De volta ao século 21, o livro de Hartley apresenta dezenas de casos bem-sucedidos graças à fusão de saberes. Um exemplo é o de Sean Duffy, que se formou em humanidades e, depois de passar pelo Google e pela IDEO, criou a Omada Health, uma plataforma que estimula melhores hábitos de saúde para pacientes com doenças crônicas, como diabetes. Segundo Hartley, foi justamente a capacidade de fazer as perguntas certas e entender sobre o comportamento humano que levaram ao sucesso desse sistema, que se diferencia de outros que adotam uma abordagem mais analítica.
Há ainda a história de Leslie Bradshaw, que estudou gênero, latim e antropologia e foi considerada pela revista Fast Company uma das cem pessoas mais criativas nos negócios. Ela cofundou a empresa JESS3, vanguarda da criação de produtos digitais. A instituição emprega jornalistas, filósofos e professores para melhorar a capacidade de análise de dados, levando em conta também contextos e vieses dos números.
O que essas trajetórias mostram é que, ao passo que a tecnologia se torna mais sofisticada, torna-se vital estimular duas capacidades: a de analisar contextos e a de fazer questionamentos pertinentes. E é aí que entram as ciências humanas como ferramentas que não podem ficar de lado na formação dos líderes do futuro.
É claro que isso não significa que as habilidades técnicas, as linguagens de programação e as competências representadas pelas ciências exatas vão perder importância. O que se reivindica é a urgência de trazer as humanidades para o centro do desenvolvimento tecnológico, gerando aplicações que respondam a perguntas bem-feitas. Tudo isso só será possível por meio de uma parceria entre os “fuzzies” e os “techies”, nas palavras de Hartley.

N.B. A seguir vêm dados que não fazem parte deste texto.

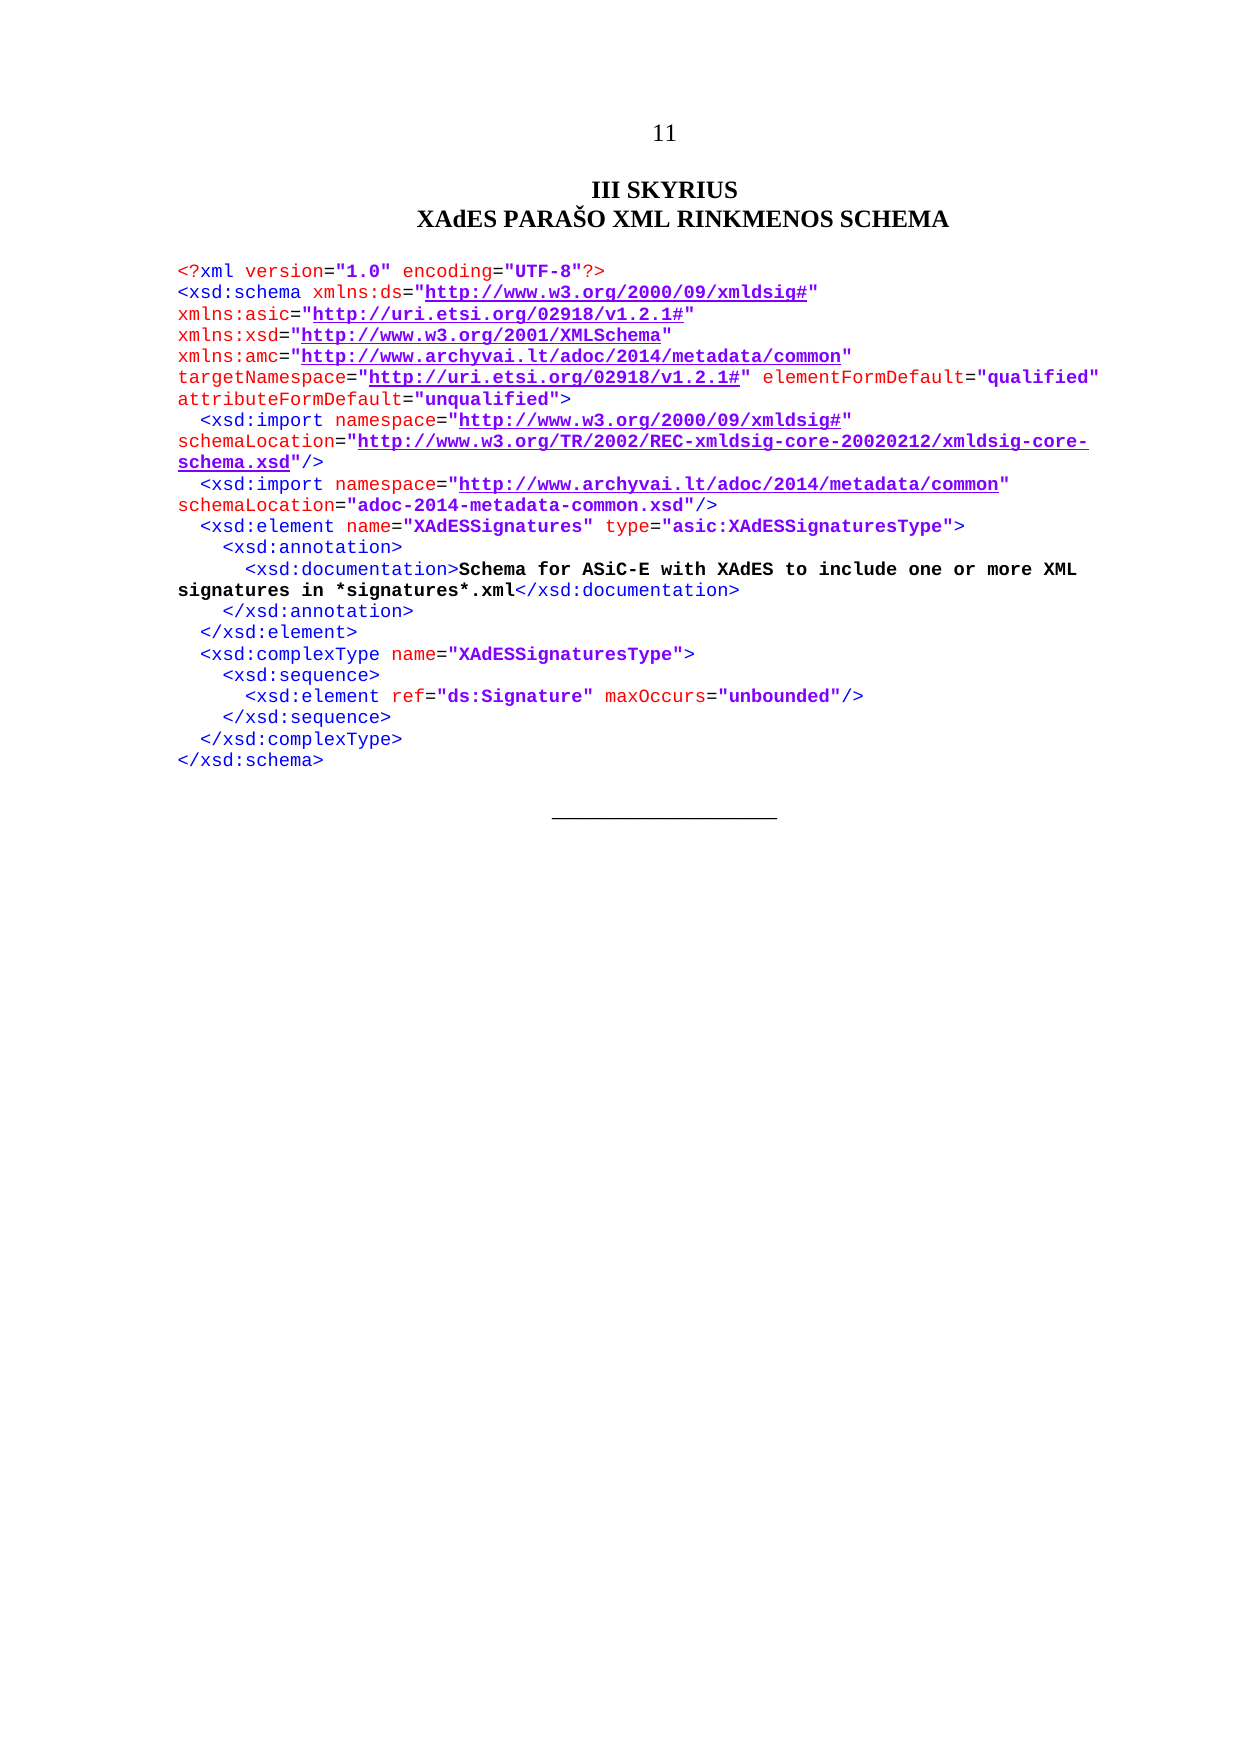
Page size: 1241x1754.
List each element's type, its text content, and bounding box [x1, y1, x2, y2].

text __________________ [177, 793, 1152, 822]
text <xsd:sequence> [177, 666, 1152, 687]
text </xsd:element> [177, 623, 1152, 644]
text <xsd:import namespace="http://www.w3.org/2000/09/xmldsig#" schemaLocation="http://www.w3.org/TR/2002/REC-xmldsig-core-20020212/xmldsig-core-schema.xsd"/> [177, 411, 1152, 474]
text <xsd:complexType name="XAdESSignaturesType"> [177, 644, 1152, 666]
text III SKYRIUS [177, 176, 1152, 204]
text <xsd:import namespace="http://www.archyvai.lt/adoc/2014/metadata/common" schemaLocation="adoc-2014-metadata-common.xsd"/> [177, 474, 1152, 517]
text <xsd:documentation>Schema for ASiC-E with XAdES to include one or more XML signatures in *signatures*.xml</xsd:documentation> [177, 559, 1152, 602]
text </xsd:sequence> [177, 708, 1152, 729]
text <xsd:schema xmlns:ds="http://www.w3.org/2000/09/xmldsig#" xmlns:asic="http://uri.etsi.org/02918/v1.2.1#" xmlns:xsd="http://www.w3.org/2001/XMLSchema" xmlns:amc="http://www.archyvai.lt/adoc/2014/metadata/common" targetNamespace="http://uri.etsi.org/02918/v1.2.1#" elementFormDefault="qualified" attributeFormDefault="unqualified"> [177, 283, 1152, 411]
text <?xml version="1.0" encoding="UTF-8"?> [177, 262, 1152, 283]
text </xsd:complexType> [177, 729, 1152, 751]
text <xsd:element ref="ds:Signature" maxOccurs="unbounded"/> [177, 687, 1152, 708]
text </xsd:annotation> [177, 602, 1152, 623]
text <xsd:annotation> [177, 538, 1152, 559]
text XAdES PARAŠO XML RINKMENOS SCHEMA [215, 204, 1152, 233]
text <xsd:element name="XAdESSignatures" type="asic:XAdESSignaturesType"> [177, 517, 1152, 538]
text </xsd:schema> [177, 751, 1165, 772]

Só assim a tecnologia poderá nos ajudará a resolver problemas valiosos. Com uma abordagem multidisciplinar, estaremos mais próximos de proporcionar vidas mais saudáveis e felizes, de combater a pobreza e de encontrar maneiras justas de incorporar máquinas inteligentes e ágeis a nossas vidas.

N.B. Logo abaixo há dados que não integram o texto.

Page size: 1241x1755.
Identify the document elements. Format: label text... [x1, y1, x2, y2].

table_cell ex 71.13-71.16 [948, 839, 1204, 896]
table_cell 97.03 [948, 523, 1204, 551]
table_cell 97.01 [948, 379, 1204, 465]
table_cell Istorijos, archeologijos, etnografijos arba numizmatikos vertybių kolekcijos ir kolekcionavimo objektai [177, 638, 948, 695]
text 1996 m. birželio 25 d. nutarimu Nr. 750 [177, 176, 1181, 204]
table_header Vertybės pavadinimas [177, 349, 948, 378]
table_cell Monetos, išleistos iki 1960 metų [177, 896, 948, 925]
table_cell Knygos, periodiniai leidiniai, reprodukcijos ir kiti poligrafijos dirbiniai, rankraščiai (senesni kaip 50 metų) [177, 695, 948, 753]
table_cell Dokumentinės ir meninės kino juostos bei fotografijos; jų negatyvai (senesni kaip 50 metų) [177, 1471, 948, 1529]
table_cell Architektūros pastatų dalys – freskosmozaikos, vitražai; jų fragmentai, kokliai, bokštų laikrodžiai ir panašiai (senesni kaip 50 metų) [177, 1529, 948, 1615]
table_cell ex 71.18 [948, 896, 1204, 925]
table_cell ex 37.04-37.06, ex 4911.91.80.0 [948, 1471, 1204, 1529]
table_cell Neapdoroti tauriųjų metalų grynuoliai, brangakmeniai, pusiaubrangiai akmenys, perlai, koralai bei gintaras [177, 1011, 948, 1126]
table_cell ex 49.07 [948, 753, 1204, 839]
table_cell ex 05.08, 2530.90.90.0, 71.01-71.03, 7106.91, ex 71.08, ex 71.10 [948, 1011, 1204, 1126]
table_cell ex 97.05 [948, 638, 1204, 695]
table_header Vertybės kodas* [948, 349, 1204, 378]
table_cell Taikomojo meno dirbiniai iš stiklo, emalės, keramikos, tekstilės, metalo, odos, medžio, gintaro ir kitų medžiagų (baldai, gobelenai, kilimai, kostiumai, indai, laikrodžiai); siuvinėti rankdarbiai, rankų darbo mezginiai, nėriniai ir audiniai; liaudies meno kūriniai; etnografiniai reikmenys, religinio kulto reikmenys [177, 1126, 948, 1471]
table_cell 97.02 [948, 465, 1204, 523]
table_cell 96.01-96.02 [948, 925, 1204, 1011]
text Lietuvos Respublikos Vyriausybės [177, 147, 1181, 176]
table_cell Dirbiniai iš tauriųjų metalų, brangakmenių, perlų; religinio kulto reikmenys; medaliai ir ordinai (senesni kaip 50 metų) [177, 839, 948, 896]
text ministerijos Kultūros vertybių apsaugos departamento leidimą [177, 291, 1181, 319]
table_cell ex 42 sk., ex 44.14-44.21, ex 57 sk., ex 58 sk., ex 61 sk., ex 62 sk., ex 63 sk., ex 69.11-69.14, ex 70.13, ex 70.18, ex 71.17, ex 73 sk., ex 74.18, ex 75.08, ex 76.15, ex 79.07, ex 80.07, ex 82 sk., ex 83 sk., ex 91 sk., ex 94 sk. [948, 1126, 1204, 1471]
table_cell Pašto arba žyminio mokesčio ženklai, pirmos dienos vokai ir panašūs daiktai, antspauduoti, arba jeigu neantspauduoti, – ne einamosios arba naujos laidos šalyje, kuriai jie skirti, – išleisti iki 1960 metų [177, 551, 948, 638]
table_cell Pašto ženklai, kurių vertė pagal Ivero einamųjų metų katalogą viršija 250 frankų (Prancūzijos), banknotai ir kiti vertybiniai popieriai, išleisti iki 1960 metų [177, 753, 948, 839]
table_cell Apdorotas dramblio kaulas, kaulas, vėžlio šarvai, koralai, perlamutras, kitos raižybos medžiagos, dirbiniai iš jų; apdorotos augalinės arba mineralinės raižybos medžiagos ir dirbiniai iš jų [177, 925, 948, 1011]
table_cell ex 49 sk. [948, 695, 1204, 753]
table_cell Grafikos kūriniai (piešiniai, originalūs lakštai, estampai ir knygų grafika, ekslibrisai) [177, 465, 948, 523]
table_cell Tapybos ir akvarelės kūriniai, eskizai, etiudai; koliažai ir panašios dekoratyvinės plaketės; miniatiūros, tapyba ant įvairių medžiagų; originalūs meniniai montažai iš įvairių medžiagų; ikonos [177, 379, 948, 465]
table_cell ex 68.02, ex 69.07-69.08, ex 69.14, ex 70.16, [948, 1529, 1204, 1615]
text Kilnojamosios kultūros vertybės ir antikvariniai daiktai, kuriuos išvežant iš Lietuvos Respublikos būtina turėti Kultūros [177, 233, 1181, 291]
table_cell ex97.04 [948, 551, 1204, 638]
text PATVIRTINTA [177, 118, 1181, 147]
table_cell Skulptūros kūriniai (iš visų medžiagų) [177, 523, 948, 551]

Apesar de promissora, a transição, no entanto, não parece ser suave. A realidade atual é que as atividades criativas, de gente que é protagonista (e não só consumidora) da economia digital, não chega nem a 20% da força de trabalho nos EUA (e é bem menor por aqui). E, ao mesmo tempo, a economia digital já está destruindo ocupações tradicionais e rotineiras, como cita Martin Ford em seu livro “Robôs: a ameaça de um future sem emprego”. O futurista lembra que só o McDonald’s emprega 1,8 milhão de pessoas em 34 mil lojas ao redor do mundo.
Uma coisa parece certa: a humanidade está vivendo o início de uma era de profundas transformações, que exigirá readequações não só dos profissionais, como das nossas instituições.